As part of a report to examine attitudes and practices of those responsible for trust-based pension scheme administration, the survey said 53.5% of respondents believed their scheme was "priced about right". But "what is considered a good price for pension managers and trustees may not be seen that way for the sponsor's board", said the report.
Stuart Heatley, sales and client development director at Capita Employee Benefits, said: "Cost will always be an important factor in running a scheme and pension managers and trustees need to be mindful of this when deciding how their scheme is administered."
The report said pension managers and trustees were also aware of other challenges such as pensions scams. In the last 12 months, 58.3% of participants had come across at least one scam, but 36.7% had not seen any and 3.3% respondents said they did not know how many cases there had been.
The firm said pension freedoms would introduce a number of changes to schemes.
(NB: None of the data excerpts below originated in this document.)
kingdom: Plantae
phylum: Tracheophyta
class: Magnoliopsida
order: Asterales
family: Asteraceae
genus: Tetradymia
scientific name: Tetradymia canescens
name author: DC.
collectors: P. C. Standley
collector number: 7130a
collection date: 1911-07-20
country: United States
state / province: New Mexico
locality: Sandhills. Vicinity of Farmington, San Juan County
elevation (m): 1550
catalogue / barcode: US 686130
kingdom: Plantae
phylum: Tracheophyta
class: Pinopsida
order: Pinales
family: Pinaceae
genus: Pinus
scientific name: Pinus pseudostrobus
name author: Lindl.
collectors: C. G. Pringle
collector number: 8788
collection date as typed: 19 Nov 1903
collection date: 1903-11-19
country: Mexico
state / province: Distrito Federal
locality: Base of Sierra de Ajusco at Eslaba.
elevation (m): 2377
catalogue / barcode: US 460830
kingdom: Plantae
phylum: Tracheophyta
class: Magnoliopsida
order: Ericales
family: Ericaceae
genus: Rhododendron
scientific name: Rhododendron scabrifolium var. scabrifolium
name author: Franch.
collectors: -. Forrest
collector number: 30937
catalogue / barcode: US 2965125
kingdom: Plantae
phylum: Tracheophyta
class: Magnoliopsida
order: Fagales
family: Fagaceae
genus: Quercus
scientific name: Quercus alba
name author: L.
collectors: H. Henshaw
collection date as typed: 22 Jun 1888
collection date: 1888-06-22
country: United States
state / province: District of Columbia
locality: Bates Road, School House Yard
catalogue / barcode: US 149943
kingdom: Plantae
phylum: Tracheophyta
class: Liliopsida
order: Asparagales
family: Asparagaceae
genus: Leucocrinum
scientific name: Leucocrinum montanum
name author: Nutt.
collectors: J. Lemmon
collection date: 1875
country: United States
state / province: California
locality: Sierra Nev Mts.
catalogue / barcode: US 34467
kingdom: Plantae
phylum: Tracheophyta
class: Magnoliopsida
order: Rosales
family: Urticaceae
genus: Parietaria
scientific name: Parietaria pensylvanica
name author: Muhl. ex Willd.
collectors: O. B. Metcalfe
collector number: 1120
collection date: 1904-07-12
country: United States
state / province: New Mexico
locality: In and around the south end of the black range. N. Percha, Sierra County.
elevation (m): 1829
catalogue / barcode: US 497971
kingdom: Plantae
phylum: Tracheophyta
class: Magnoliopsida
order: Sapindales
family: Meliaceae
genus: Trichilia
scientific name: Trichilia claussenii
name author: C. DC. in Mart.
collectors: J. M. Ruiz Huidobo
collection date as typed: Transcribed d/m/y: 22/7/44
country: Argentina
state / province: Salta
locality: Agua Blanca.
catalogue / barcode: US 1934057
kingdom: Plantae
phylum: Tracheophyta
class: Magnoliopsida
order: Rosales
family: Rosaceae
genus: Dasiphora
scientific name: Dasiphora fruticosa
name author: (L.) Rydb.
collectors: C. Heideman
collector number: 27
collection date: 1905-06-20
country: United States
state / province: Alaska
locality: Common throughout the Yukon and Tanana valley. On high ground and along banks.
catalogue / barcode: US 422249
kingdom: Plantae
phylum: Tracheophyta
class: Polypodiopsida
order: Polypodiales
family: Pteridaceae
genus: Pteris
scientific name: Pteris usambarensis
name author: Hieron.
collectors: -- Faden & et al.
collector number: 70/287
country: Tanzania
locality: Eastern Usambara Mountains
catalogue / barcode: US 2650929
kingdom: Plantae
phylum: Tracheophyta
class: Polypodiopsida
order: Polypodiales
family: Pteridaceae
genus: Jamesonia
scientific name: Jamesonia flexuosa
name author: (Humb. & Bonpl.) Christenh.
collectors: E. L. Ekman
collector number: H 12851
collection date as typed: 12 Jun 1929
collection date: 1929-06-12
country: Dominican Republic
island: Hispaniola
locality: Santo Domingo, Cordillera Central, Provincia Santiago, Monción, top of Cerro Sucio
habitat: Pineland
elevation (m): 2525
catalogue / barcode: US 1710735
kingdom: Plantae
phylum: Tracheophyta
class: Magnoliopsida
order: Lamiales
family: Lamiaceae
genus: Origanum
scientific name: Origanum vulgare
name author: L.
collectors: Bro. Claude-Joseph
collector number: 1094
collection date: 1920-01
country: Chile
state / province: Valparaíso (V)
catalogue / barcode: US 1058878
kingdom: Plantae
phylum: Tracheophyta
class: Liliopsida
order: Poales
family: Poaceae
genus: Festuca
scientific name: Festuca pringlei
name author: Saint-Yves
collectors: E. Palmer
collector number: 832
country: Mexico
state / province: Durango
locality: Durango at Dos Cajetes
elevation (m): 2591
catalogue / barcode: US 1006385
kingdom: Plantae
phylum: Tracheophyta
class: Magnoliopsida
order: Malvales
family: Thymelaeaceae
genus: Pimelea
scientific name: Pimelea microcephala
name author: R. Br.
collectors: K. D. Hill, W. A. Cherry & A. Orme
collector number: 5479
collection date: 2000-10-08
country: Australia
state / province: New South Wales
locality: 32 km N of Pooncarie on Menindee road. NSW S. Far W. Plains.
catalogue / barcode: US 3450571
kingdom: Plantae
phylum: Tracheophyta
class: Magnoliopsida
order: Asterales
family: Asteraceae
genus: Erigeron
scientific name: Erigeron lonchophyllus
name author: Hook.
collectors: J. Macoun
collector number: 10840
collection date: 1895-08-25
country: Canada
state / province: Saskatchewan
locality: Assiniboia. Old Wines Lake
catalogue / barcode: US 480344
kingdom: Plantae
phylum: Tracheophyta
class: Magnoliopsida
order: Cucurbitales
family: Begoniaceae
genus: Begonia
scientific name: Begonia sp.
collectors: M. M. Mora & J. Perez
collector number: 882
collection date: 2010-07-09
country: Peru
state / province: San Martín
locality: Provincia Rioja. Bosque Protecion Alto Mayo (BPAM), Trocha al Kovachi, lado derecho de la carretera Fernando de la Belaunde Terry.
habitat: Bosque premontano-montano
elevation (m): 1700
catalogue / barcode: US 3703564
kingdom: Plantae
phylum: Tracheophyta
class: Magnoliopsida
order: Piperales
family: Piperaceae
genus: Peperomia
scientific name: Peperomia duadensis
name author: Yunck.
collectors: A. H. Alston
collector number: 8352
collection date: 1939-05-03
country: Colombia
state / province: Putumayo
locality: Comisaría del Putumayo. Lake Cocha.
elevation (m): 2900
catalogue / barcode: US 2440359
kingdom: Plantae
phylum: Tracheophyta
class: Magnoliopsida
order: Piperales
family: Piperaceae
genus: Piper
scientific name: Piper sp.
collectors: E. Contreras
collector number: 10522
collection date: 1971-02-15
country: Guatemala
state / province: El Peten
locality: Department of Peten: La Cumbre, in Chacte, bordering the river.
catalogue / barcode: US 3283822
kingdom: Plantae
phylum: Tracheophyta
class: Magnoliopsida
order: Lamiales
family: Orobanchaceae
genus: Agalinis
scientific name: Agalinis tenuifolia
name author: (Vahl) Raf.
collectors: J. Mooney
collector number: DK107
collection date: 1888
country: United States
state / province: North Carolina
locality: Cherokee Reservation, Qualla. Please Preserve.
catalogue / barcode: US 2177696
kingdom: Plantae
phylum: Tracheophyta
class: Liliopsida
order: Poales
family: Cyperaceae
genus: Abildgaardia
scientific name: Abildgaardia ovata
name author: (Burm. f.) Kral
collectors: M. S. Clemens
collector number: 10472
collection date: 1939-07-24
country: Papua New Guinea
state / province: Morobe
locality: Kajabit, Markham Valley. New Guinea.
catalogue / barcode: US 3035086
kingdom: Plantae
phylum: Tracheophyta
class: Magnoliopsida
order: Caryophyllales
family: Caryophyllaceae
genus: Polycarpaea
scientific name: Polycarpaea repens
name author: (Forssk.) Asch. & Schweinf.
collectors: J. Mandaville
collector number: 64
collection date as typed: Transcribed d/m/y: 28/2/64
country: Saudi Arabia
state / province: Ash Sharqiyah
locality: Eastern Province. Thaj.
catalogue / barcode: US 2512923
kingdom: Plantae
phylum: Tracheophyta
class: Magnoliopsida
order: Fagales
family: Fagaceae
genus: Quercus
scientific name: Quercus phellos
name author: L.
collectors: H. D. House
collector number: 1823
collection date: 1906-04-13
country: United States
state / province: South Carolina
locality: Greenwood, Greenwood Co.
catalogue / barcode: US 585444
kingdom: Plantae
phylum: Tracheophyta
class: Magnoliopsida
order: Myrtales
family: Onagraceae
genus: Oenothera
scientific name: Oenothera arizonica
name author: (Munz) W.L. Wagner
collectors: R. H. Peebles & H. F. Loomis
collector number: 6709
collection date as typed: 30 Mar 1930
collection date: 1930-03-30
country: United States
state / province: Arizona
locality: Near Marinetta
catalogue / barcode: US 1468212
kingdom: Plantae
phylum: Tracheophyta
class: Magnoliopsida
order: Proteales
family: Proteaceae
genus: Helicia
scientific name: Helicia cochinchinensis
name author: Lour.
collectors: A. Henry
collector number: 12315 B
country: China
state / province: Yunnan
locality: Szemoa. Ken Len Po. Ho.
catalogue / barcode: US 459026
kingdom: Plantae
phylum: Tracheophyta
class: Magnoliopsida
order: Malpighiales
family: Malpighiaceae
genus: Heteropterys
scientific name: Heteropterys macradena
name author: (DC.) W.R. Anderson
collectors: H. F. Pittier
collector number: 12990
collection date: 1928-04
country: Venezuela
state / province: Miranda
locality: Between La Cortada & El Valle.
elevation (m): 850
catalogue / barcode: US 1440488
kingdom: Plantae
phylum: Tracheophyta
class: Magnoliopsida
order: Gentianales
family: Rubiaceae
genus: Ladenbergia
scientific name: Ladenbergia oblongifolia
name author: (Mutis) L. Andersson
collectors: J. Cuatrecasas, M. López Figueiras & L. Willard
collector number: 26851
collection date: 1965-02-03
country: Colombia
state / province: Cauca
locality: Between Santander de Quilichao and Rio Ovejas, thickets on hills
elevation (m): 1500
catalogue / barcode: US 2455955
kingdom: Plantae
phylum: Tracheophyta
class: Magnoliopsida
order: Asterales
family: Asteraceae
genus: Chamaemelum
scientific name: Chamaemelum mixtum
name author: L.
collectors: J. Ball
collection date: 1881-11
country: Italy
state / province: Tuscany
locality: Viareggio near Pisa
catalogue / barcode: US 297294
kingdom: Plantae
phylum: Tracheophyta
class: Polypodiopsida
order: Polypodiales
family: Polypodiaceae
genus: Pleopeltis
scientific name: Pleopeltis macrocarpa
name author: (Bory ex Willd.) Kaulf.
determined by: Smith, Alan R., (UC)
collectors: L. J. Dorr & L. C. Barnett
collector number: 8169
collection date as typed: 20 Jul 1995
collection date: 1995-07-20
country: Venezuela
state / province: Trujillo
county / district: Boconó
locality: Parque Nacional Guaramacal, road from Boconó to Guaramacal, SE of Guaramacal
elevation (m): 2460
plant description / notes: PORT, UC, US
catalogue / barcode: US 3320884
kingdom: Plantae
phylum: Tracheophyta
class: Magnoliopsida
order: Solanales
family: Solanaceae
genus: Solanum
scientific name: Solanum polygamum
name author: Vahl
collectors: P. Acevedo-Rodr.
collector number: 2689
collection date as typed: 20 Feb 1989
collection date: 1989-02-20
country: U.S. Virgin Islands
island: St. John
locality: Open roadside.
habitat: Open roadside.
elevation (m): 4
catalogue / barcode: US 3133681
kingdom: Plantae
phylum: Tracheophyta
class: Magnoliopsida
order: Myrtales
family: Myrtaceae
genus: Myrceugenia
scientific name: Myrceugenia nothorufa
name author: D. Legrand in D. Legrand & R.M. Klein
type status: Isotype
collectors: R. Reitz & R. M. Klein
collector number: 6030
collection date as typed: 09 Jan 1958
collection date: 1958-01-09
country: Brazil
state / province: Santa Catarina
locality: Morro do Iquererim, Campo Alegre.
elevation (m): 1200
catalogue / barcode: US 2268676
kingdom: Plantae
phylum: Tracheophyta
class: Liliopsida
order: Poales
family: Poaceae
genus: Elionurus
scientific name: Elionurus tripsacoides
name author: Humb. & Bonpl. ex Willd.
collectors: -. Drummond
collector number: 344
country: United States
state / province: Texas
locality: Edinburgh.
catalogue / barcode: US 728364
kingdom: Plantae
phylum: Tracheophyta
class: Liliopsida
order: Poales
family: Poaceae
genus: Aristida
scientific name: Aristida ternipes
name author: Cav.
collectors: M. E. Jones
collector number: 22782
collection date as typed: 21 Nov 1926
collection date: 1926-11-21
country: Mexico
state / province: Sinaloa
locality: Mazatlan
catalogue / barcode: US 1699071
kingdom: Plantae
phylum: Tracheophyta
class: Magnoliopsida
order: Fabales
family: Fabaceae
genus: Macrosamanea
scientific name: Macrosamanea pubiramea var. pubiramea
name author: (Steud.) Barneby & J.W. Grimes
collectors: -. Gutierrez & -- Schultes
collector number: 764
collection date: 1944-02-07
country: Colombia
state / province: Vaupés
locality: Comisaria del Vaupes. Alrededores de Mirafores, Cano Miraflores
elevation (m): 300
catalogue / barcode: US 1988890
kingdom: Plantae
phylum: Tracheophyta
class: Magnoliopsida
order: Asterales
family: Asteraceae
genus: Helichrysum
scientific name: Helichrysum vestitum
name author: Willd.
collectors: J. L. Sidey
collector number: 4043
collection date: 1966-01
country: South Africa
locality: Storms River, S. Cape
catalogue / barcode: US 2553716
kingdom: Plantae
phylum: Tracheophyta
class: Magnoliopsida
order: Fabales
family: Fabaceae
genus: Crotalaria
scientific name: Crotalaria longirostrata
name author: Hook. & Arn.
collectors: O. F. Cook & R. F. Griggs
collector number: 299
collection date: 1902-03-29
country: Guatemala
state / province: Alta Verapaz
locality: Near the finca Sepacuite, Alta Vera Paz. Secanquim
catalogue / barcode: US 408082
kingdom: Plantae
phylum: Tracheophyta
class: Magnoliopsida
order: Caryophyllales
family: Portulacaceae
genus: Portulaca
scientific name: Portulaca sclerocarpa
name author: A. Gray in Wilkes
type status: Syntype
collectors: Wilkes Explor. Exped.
While more than half (52.8%) of respondents did not know or had not decided what changes would be introduced to their schemes, 40.3% said their schemes would allow for full crystallisation for a lump sum.
Another 31.9% said they would allow for full crystallisation for an annuity. Some 12.5% of schemes would allow for partial crystallisation for a sequence of lump sums and 12.5% would introduce a combination of drawdown and lump sums.